How to Clean Up a Property under Option to Maximize Its Curb Appeal and Resale Value

11 always amazes me how a professionally applied industrial-strength cleaning can dramatically improve any property's appearance. And that is exactly why I told you in Chapter 14 to always include a clause in your option agreement that gives you the right to enter and clean the property during the option period. You must give a property under option an old-fashioned industrial-strength cleaning to:

1. Make the property more visible and accessible to prospective buyers passing by.

2. Keep vandals, arsonists, homeless squatters, and drug addicts from gaining easy access to the property.
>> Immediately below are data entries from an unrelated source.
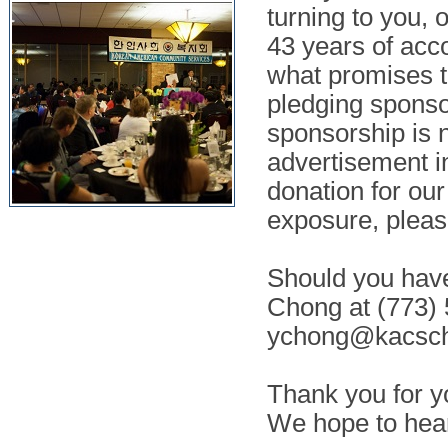
turning to you, 
43 years of acc
what promises t
pledging sponsor
sponsorship is n
advertisement i
donation for ou
exposure, pleas
Should you have
Chong at (773) 
ychong@kacsch
Thank you for y
We hope to hea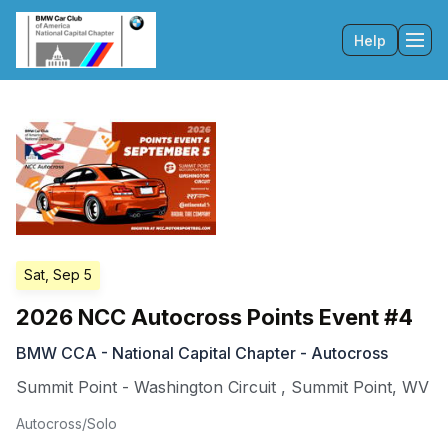
Help
Tog
Sat, Sep 5
2026 NCC Autocross Points Event #4
BMW CCA - National Capital Chapter - Autocross
Summit Point - Washington Circuit
,
Summit Point
,
WV
Autocross/Solo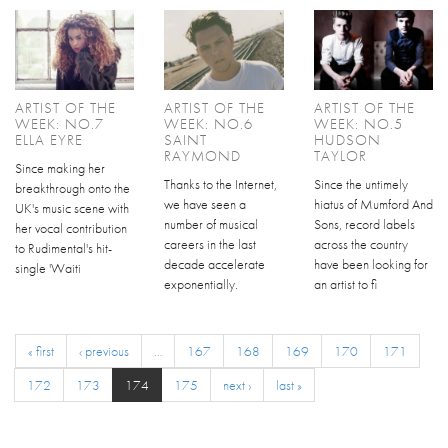
ARTIST OF THE
ARTIST OF THE
ARTIST OF THE
WEEK: NO.7
WEEK: NO.6
WEEK: NO.5
ELLA EYRE
SAINT
HUDSON
RAYMOND
TAYLOR
Since making her
Thanks to the Internet,
Since the untimely
breakthrough onto the
we have seen a
hiatus of Mumford And
UK's music scene with
number of musical
Sons, record labels
her vocal contribution
careers in the last
across the country
to Rudimental's hit-
decade accelerate
have been looking for
single 'Waiti
exponentially.
an artist to fi
« first
‹ previous
…
167
168
169
170
171
172
173
174
175
next ›
last »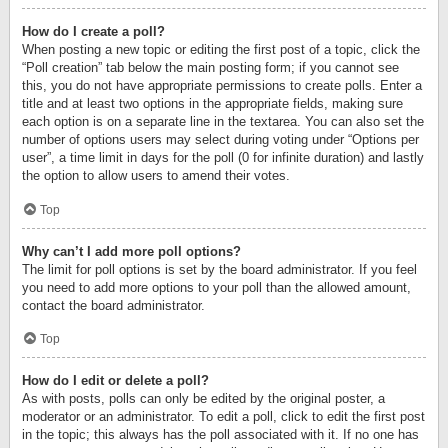
How do I create a poll?
When posting a new topic or editing the first post of a topic, click the
“Poll creation” tab below the main posting form; if you cannot see
this, you do not have appropriate permissions to create polls. Enter a
title and at least two options in the appropriate fields, making sure
each option is on a separate line in the textarea. You can also set the
number of options users may select during voting under “Options per
user”, a time limit in days for the poll (0 for infinite duration) and lastly
the option to allow users to amend their votes.
Top
Why can’t I add more poll options?
The limit for poll options is set by the board administrator. If you feel
you need to add more options to your poll than the allowed amount,
contact the board administrator.
Top
How do I edit or delete a poll?
As with posts, polls can only be edited by the original poster, a
moderator or an administrator. To edit a poll, click to edit the first post
in the topic; this always has the poll associated with it. If no one has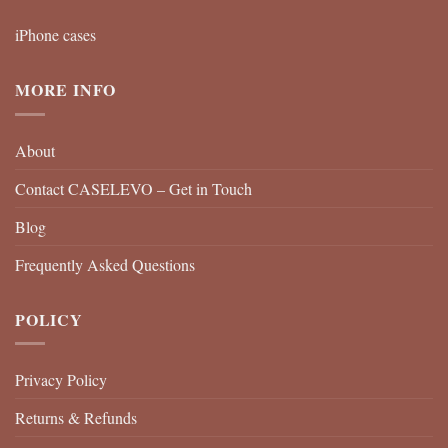
iPhone cases
MORE INFO
About
Contact CASELEVO – Get in Touch
Blog
Frequently Asked Questions
POLICY
Privacy Policy
Returns & Refunds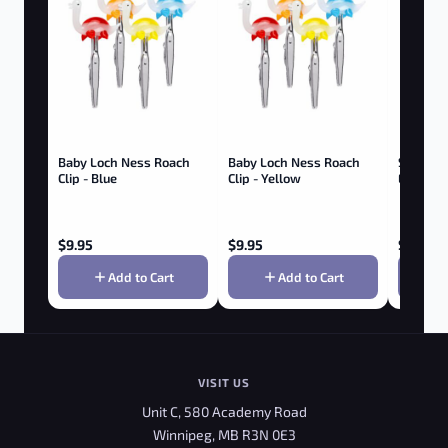
Baby Loch Ness Roach
Baby Loch Ness Roach
SMOKE 
Clip - Blue
Clip - Yellow
EXTERM
Trimmer
$
9.95
$
9.95
$
19.95
Add to Cart
Add to Cart
VISIT US
Unit C, 580 Academy Road
Winnipeg, MB R3N 0E3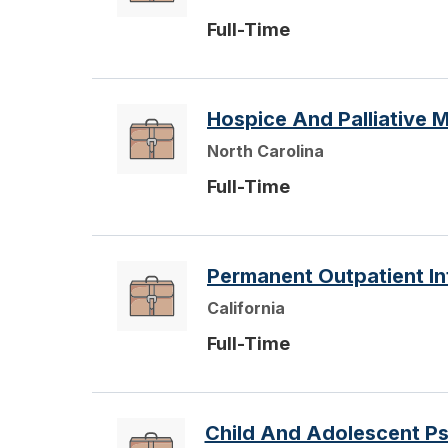
Full-Time
Hospice And Palliative M
North Carolina
Full-Time
Permanent Outpatient Int
California
Full-Time
Child And Adolescent Ps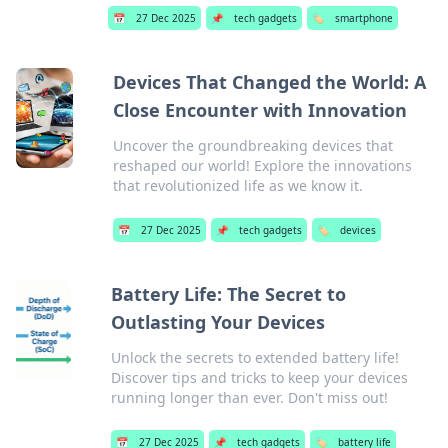
📅
27 Dec 2025
📌
tech gadgets
🏷️
smartphone
Devices That Changed the World: A
Close Encounter with Innovation
Uncover the groundbreaking devices that
reshaped our world! Explore the innovations
that revolutionized life as we know it.
📅
27 Dec 2025
📌
tech gadgets
🏷️
devices
Battery Life: The Secret to
Outlasting Your Devices
Unlock the secrets to extended battery life!
Discover tips and tricks to keep your devices
running longer than ever. Don't miss out!
📅
27 Dec 2025
📌
tech gadgets
🏷️
battery life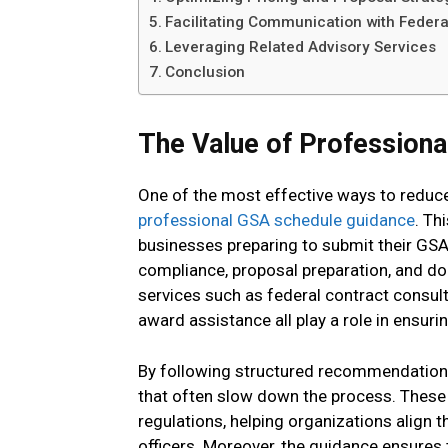
Facilitating Communication with Feder
Leveraging Related Advisory Services
Conclusion
The Value of Profession
One of the most effective ways to reduce
professional GSA schedule guidance
. Th
businesses preparing to submit their GSA 
compliance, proposal preparation, and d
services such as federal contract consul
award assistance all play a role in ensuri
By following structured recommendation
that often slow down the process. These 
regulations, helping organizations align 
officers. Moreover, the guidance ensures 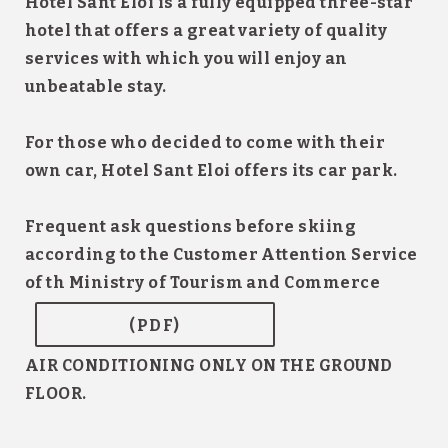
Hotel Sant Eloi
is a fully equipped three-star
hotel that offers a great variety of
quality
services
with which you will enjoy an
unbeatable stay.
For those who decided to come with their
own car,
Hotel Sant Eloi
offers its
car park.
Frequent ask questions before skiing
according to the Customer Attention Service
of th Ministry of Tourism and Commerce
(PDF)
AIR CONDITIONING ONLY ON THE GROUND
FLOOR.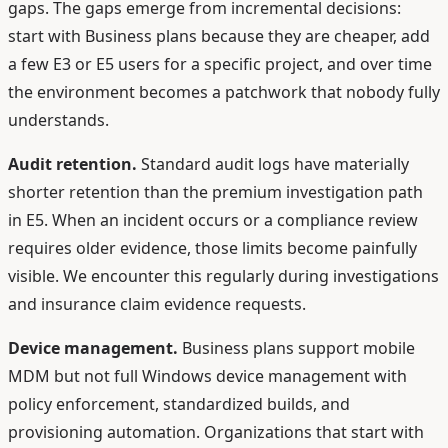
gaps. The gaps emerge from incremental decisions:
start with Business plans because they are cheaper, add
a few E3 or E5 users for a specific project, and over time
the environment becomes a patchwork that nobody fully
understands.
Audit retention.
Standard audit logs have materially
shorter retention than the premium investigation path
in E5. When an incident occurs or a compliance review
requires older evidence, those limits become painfully
visible. We encounter this regularly during investigations
and insurance claim evidence requests.
Device management.
Business plans support mobile
MDM but not full Windows device management with
policy enforcement, standardized builds, and
provisioning automation. Organizations that start with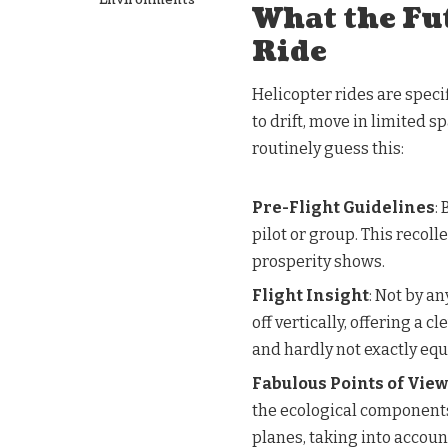
What the Fu
Ride
Helicopter rides are specifi
to drift, move in limited 
routinely guess this:
Pre-Flight Guidelines
:
pilot or group. This recol
prosperity shows.
Flight Insight
: Not by an
off vertically, offering a 
and hardly not exactly equ
Fabulous Points of View
the ecological components
planes, taking into accoun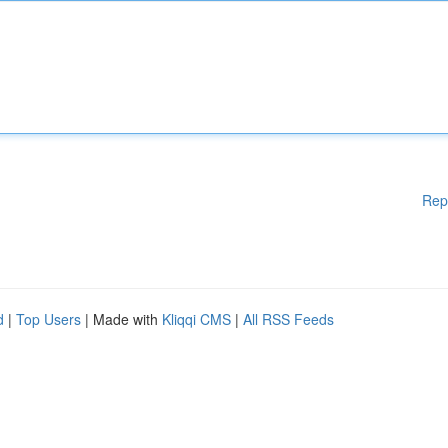
Rep
d
|
Top Users
| Made with
Kliqqi CMS
|
All RSS Feeds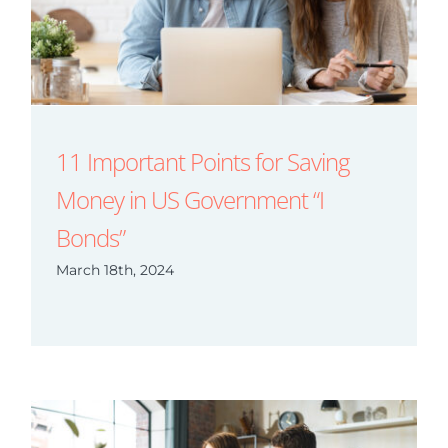
11 Important Points for Saving
Money in US Government “I
Bonds”
March 18th, 2024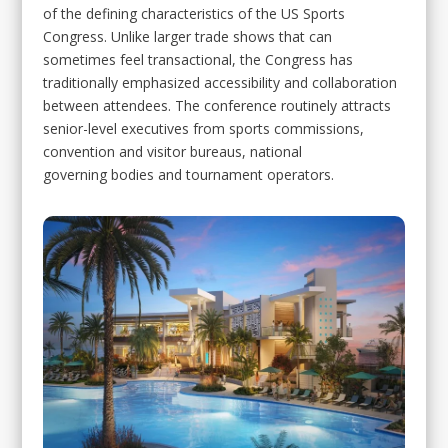
of the defining characteristics of the US Sports
Congress. Unlike larger trade shows that can
sometimes feel transactional, the Congress has
traditionally emphasized accessibility and collaboration
between attendees. The conference routinely attracts
senior-level executives from sports commissions,
convention and visitor bureaus, national
governing bodies and tournament operators.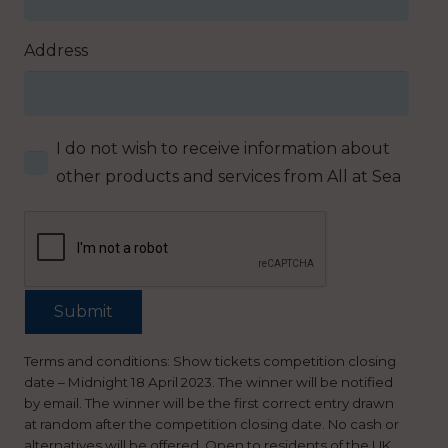
Address
I do not wish to receive information about
other products and services from All at Sea
Terms and conditions: Show tickets competition closing
date – Midnight 18 April 2023. The winner will be notified
by email. The winner will be the first correct entry drawn
at random after the competition closing date. No cash or
alternatives will be offered. Open to residents of the UK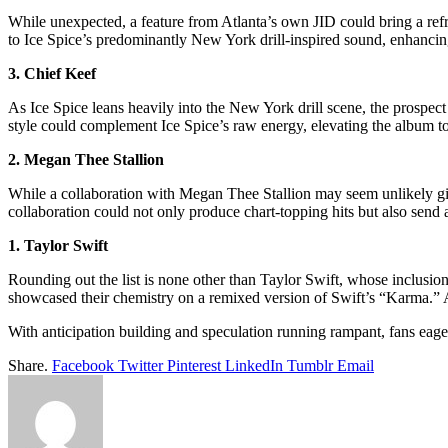
While unexpected, a feature from Atlanta’s own JID could bring a refr
to Ice Spice’s predominantly New York drill-inspired sound, enhancing
3. Chief Keef
As Ice Spice leans heavily into the New York drill scene, the prospect 
style could complement Ice Spice’s raw energy, elevating the album t
2. Megan Thee Stallion
While a collaboration with Megan Thee Stallion may seem unlikely give
collaboration could not only produce chart-topping hits but also sen
1. Taylor Swift
Rounding out the list is none other than Taylor Swift, whose inclusi
showcased their chemistry on a remixed version of Swift’s “Karma.” A 
With anticipation building and speculation running rampant, fans eager
Share.
Facebook
Twitter
Pinterest
LinkedIn
Tumblr
Email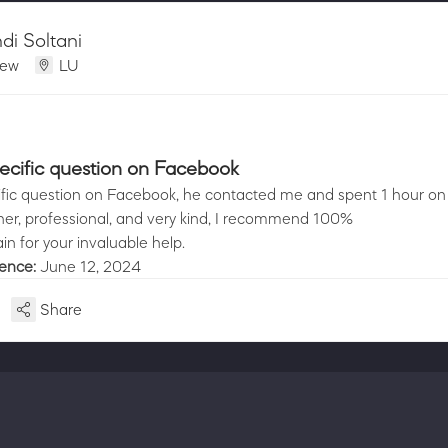
i Soltani
iew
LU
pecific question on Facebook
cific question on Facebook, he contacted me and spent 1 hour o
er, professional, and very kind, I recommend 100%
n for your invaluable help.
ience:
June 12, 2024
Share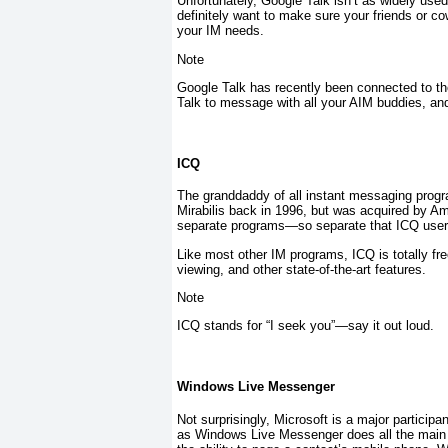
Unfortunately, Google Talk isn’t as widely used
definitely want to make sure your friends or co
your IM needs.
Note
Google Talk has recently been connected to 
Talk to message with all your AIM buddies, an
ICQ
The granddaddy of all instant messaging progr
Mirabilis back in 1996, but was acquired by A
separate programs—so separate that ICQ users 
Like most other IM programs, ICQ is totally f
viewing, and other state-of-the-art features.
Note
ICQ stands for “I seek you”—say it out loud.
Windows Live Messenger
Not surprisingly, Microsoft is a major partici
as Windows Live Messenger does all the main 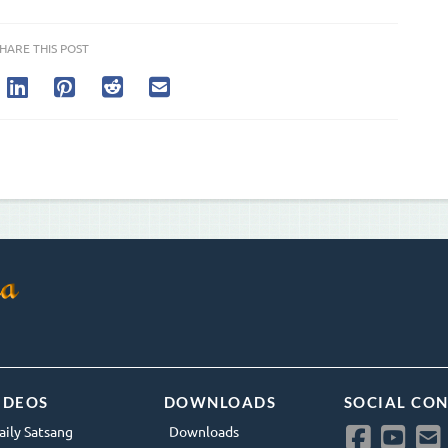
HARE THIS POST
IDEOS
DOWNLOADS
SOCIAL CO
aily Satsang
Downloads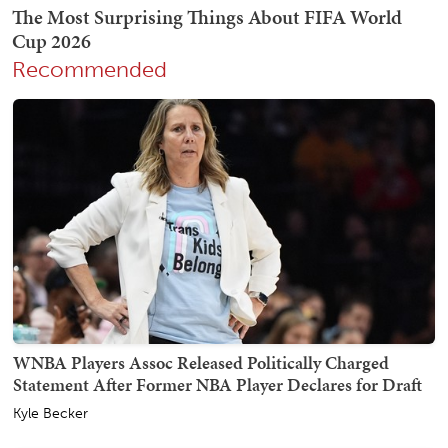
Recommended
WNBA Players Assoc Released Politically Charged
Statement After Former NBA Player Declares for Draft
Kyle Becker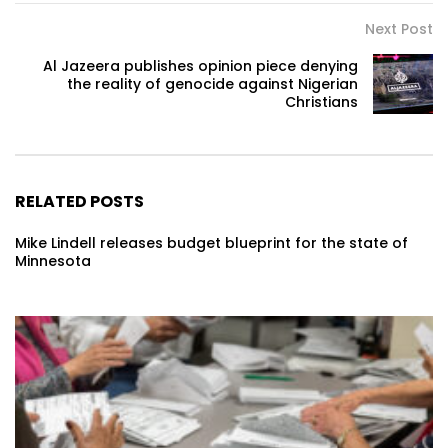
Next Post
Al Jazeera publishes opinion piece denying
the reality of genocide against Nigerian
Christians
RELATED POSTS
Mike Lindell releases budget blueprint for the state of
Minnesota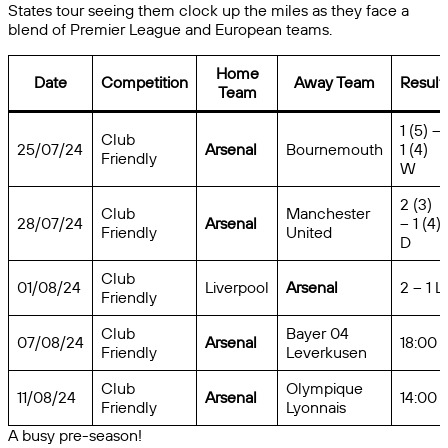
States tour seeing them clock up the miles as they face a
blend of Premier League and European teams.
Home
Date
Competition
Away Team
Result
Team
1 (5) –
Club
25/07/24
Arsenal
Bournemouth
1 (4)
Friendly
W
2 (3)
Club
Manchester
28/07/24
Arsenal
– 1 (4)
Friendly
United
D
Club
01/08/24
Liverpool
Arsenal
2 – 1 L
Friendly
Club
Bayer 04
07/08/24
Arsenal
18:00
Friendly
Leverkusen
Club
Olympique
11/08/24
Arsenal
14:00
Friendly
Lyonnais
A busy pre-season!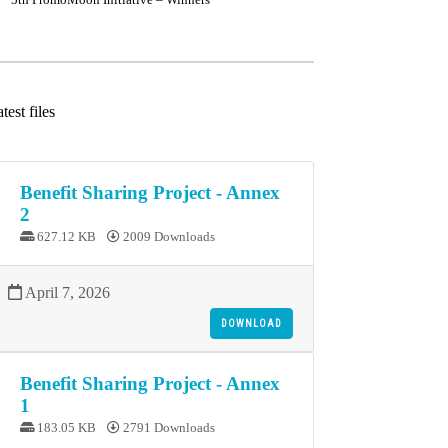
test files
Benefit Sharing Project - Annex
2
627.12 KB
2009 Downloads
April 7, 2026
DOWNLOAD
Benefit Sharing Project - Annex
1
183.05 KB
2791 Downloads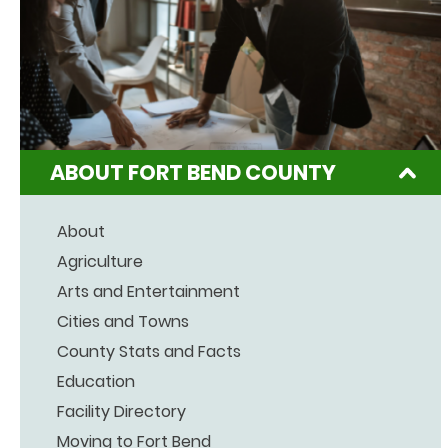
ABOUT FORT BEND COUNTY
About
Agriculture
Arts and Entertainment
Cities and Towns
County Stats and Facts
Education
Facility Directory
Moving to Fort Bend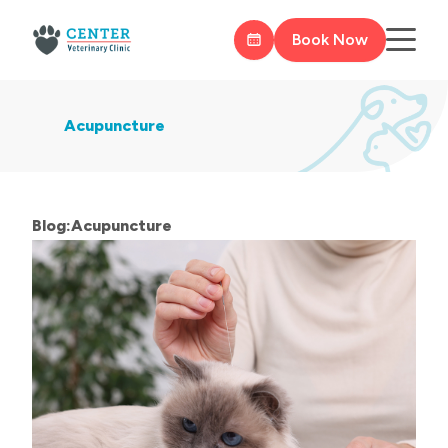
Book Now
Acupuncture
Blog:Acupuncture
3. Maximize the property's curb appeal.

4. Increase the property's resale value.

If you followed my advice in Chapter 13, you should have negotiated a $500 cleaning credit, which the owner deducted from the option fee. The cleaning credit is to help investors defray property cleanup costs. And depending on the property's size and condition, most of my cleanups run from $500 to $1,200. For example, it usually costs me right around $500 to have a vacant three-bedroom, two-bathroom, single-family house cleaned up. This includes trash removal, lawn mowing, tree trimming, and pressure washing. I spend between $500 and $1,200 for an industrial-strength cleaning on a vacant piece of commercial property. I use a father and son team, who specialize in clearing lots, hauling trash, pressure washing, and making buildings secure. My guys are experienced professionals with state-of-the-art equipment, who work fast and charge reasonable rates. But most importantly, they do the job right the first time and I do not have to babysit them.